Usually the first mate takes over for the captain, but Joshua had removed the first mate due to negligence and replaced him with a man who had no idea how to navigate. To make matters worse, when the crew discovered the captain's condition, the original first mate tried to incite a mutiny! Mary knew she had to do something quick or she'd lose the ship and its cargo to either a mutinous crew or the storm. So, ordering all hands to muster on deck, she came above to address the crew.
What she said exactly we do not know, but her job was to persuade these men to remain loyal to her husband and to herself and to deliver the cargo to San Francisco safely. Somewhere in the howl of wind and sting of rain, she accomplished the impossible and the crew agreed to follow her orders. She decided to head southeast out of the storm and into colder waters. Finally when the sun broke through the clouds she was able to get a good reading on their location and discovered they were 250 miles south of the Horn. The waters were freezing and they spotted icebergs in the distance (certain death for any ship!)
Mary set double watches at night and put her keenest eyes in the tops during the day to navigate through the ice. For four long, frightening days, Neptune's Car eased her way west until finally they were free to head north into warmer waters. Mary's husband had two brief periods of recovery in between severe relaspses, one in which he lost his sight and the other in which he became deaf. Now Mary, at four months pregnant, was in full command of the ship. For the next 50 days, she did not even undress, sleeping in her clothes and focusing all her attention on getting to San Francisco.
In early November, they sighted the bay and on November 15th, Mary insisted on taking the helm and steering the salt-stained vessel into port. Below, read a portion of the letter addressed to her by the Union Mutual Insurance Company, the underwriters for the voyage.

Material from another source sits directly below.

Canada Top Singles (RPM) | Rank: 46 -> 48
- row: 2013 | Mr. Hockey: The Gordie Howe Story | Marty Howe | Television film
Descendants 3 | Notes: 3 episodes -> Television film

Nor do we know of an instance on record where a woman has, from force of circumstances, been called upon , or assumed command of, a large and valuable vessel, and exercised a proper control over a large number of seamen, and by her own skill and energy, impressing them with a confidence and reliance making all subordinate and obedient to that command
Pretty cool, huh? And what's even cooler to me is that my maiden name is Patten. Hmm. Wonder if we are related?